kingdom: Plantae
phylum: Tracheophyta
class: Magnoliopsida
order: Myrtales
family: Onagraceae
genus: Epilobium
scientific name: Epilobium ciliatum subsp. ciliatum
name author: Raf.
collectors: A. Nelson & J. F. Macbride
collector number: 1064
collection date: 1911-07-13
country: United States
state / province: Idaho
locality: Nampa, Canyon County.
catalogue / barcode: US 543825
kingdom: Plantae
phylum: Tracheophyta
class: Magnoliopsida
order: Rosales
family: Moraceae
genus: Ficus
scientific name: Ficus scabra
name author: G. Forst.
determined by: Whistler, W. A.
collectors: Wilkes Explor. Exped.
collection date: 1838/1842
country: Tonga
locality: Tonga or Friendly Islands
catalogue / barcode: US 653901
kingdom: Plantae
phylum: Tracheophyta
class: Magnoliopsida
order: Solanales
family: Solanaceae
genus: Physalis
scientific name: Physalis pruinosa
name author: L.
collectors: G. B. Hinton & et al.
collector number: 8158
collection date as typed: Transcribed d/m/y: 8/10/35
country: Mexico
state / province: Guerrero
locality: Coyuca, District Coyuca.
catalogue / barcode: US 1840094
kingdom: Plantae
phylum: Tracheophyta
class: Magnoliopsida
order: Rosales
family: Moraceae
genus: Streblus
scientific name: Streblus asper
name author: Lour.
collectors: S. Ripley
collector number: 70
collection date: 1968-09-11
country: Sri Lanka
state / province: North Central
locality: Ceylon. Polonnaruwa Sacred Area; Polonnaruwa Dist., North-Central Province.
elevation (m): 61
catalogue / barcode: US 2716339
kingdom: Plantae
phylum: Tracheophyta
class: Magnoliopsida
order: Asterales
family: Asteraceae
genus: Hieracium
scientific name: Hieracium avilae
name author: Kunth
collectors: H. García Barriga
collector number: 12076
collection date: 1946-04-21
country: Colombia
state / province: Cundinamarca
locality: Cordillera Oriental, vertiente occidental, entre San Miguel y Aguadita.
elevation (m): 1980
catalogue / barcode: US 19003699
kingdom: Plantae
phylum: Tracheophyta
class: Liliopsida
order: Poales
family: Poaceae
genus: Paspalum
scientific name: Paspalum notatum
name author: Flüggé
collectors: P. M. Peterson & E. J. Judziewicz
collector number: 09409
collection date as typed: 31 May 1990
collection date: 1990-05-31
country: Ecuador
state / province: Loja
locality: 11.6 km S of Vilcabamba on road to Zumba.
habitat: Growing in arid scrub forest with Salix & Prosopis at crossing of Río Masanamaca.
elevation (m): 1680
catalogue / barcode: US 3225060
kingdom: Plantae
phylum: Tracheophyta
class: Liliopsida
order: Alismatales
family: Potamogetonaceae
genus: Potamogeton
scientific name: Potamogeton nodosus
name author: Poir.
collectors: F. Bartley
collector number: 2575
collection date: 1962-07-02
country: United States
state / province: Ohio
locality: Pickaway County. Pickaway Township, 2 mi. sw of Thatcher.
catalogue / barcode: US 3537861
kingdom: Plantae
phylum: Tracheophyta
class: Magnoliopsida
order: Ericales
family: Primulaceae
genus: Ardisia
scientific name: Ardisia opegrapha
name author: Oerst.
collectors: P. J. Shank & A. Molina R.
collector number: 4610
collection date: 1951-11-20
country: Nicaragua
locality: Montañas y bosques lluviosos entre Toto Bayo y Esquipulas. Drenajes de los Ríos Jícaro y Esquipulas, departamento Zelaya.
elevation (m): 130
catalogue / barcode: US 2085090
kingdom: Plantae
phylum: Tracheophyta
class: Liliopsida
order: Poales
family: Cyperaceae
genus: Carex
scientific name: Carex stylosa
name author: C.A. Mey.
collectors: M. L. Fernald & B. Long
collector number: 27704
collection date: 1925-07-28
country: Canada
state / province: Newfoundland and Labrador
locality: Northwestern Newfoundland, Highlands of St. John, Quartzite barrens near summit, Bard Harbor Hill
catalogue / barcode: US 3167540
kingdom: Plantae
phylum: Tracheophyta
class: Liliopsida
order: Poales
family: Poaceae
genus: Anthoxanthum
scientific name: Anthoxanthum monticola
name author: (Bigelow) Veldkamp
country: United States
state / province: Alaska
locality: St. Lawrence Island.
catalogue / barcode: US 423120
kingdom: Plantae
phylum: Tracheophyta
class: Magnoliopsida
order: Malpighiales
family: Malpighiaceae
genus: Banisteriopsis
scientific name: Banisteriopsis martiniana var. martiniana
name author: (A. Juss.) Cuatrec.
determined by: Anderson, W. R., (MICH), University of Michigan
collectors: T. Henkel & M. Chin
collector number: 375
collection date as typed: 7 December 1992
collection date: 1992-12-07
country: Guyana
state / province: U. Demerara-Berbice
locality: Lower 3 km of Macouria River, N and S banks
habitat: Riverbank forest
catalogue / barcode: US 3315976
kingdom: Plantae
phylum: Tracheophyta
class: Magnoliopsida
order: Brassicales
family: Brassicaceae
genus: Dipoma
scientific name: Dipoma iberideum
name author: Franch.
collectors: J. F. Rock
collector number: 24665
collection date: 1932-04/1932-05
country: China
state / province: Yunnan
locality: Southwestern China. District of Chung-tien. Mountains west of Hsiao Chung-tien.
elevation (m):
◆ ◆ ◆ ◆ ◆ ◆ ◆
Can you rewrite the lines of all the records with "catalogue" changed to "catalog" and nothing else altered?

*CORRECT ANSWER*:
kingdom: Plantae
phylum: Tracheophyta
class: Magnoliopsida
order: Myrtales
family: Onagraceae
genus: Epilobium
scientific name: Epilobium ciliatum subsp. ciliatum
name author: Raf.
collectors: A. Nelson & J. F. Macbride
collector number: 1064
collection date: 1911-07-13
country: United States
state / province: Idaho
locality: Nampa, Canyon County.
catalog / barcode: US 543825
kingdom: Plantae
phylum: Tracheophyta
class: Magnoliopsida
order: Rosales
family: Moraceae
genus: Ficus
scientific name: Ficus scabra
name author: G. Forst.
determined by: Whistler, W. A.
collectors: Wilkes Explor. Exped.
collection date: 1838/1842
country: Tonga
locality: Tonga or Friendly Islands
catalog / barcode: US 653901
kingdom: Plantae
phylum: Tracheophyta
class: Magnoliopsida
order: Solanales
family: Solanaceae
genus: Physalis
scientific name: Physalis pruinosa
name author: L.
collectors: G. B. Hinton & et al.
collector number: 8158
collection date as typed: Transcribed d/m/y: 8/10/35
country: Mexico
state / province: Guerrero
locality: Coyuca, District Coyuca.
catalog / barcode: US 1840094
kingdom: Plantae
phylum: Tracheophyta
class: Magnoliopsida
order: Rosales
family: Moraceae
genus: Streblus
scientific name: Streblus asper
name author: Lour.
collectors: S. Ripley
collector number: 70
collection date: 1968-09-11
country: Sri Lanka
state / province: North Central
locality: Ceylon. Polonnaruwa Sacred Area; Polonnaruwa Dist., North-Central Province.
elevation (m): 61
catalog / barcode: US 2716339
kingdom: Plantae
phylum: Tracheophyta
class: Magnoliopsida
order: Asterales
family: Asteraceae
genus: Hieracium
scientific name: Hieracium avilae
name author: Kunth
collectors: H. García Barriga
collector number: 12076
collection date: 1946-04-21
country: Colombia
state / province: Cundinamarca
locality: Cordillera Oriental, vertiente occidental, entre San Miguel y Aguadita.
elevation (m): 1980
catalog / barcode: US 19003699
kingdom: Plantae
phylum: Tracheophyta
class: Liliopsida
order: Poales
family: Poaceae
genus: Paspalum
scientific name: Paspalum notatum
name author: Flüggé
collectors: P. M. Peterson & E. J. Judziewicz
collector number: 09409
collection date as typed: 31 May 1990
collection date: 1990-05-31
country: Ecuador
state / province: Loja
locality: 11.6 km S of Vilcabamba on road to Zumba.
habitat: Growing in arid scrub forest with Salix & Prosopis at crossing of Río Masanamaca.
elevation (m): 1680
catalog / barcode: US 3225060
kingdom: Plantae
phylum: Tracheophyta
class: Liliopsida
order: Alismatales
family: Potamogetonaceae
genus: Potamogeton
scientific name: Potamogeton nodosus
name author: Poir.
collectors: F. Bartley
collector number: 2575
collection date: 1962-07-02
country: United States
state / province: Ohio
locality: Pickaway County. Pickaway Township, 2 mi. sw of Thatcher.
catalog / barcode: US 3537861
kingdom: Plantae
phylum: Tracheophyta
class: Magnoliopsida
order: Ericales
family: Primulaceae
genus: Ardisia
scientific name: Ardisia opegrapha
name author: Oerst.
collectors: P. J. Shank & A. Molina R.
collector number: 4610
collection date: 1951-11-20
country: Nicaragua
locality: Montañas y bosques lluviosos entre Toto Bayo y Esquipulas. Drenajes de los Ríos Jícaro y Esquipulas, departamento Zelaya.
elevation (m): 130
catalog / barcode: US 2085090
kingdom: Plantae
phylum: Tracheophyta
class: Liliopsida
order: Poales
family: Cyperaceae
genus: Carex
scientific name: Carex stylosa
name author: C.A. Mey.
collectors: M. L. Fernald & B. Long
collector number: 27704
collection date: 1925-07-28
country: Canada
state / province: Newfoundland and Labrador
locality: Northwestern Newfoundland, Highlands of St. John, Quartzite barrens near summit, Bard Harbor Hill
catalog / barcode: US 3167540
kingdom: Plantae
phylum: Tracheophyta
class: Liliopsida
order: Poales
family: Poaceae
genus: Anthoxanthum
scientific name: Anthoxanthum monticola
name author: (Bigelow) Veldkamp
country: United States
state / province: Alaska
locality: St. Lawrence Island.
catalog / barcode: US 423120
kingdom: Plantae
phylum: Tracheophyta
class: Magnoliopsida
order: Malpighiales
family: Malpighiaceae
genus: Banisteriopsis
scientific name: Banisteriopsis martiniana var. martiniana
name author: (A. Juss.) Cuatrec.
determined by: Anderson, W. R., (MICH), University of Michigan
collectors: T. Henkel & M. Chin
collector number: 375
collection date as typed: 7 December 1992
collection date: 1992-12-07
country: Guyana
state / province: U. Demerara-Berbice
locality: Lower 3 km of Macouria River, N and S banks
habitat: Riverbank forest
catalog / barcode: US 3315976
kingdom: Plantae
phylum: Tracheophyta
class: Magnoliopsida
order: Brassicales
family: Brassicaceae
genus: Dipoma
scientific name: Dipoma iberideum
name author: Franch.
collectors: J. F. Rock
collector number: 24665
collection date: 1932-04/1932-05
country: China
state / province: Yunnan
locality: Southwestern China. District of Chung-tien. Mountains west of Hsiao Chung-tien.
elevation (m):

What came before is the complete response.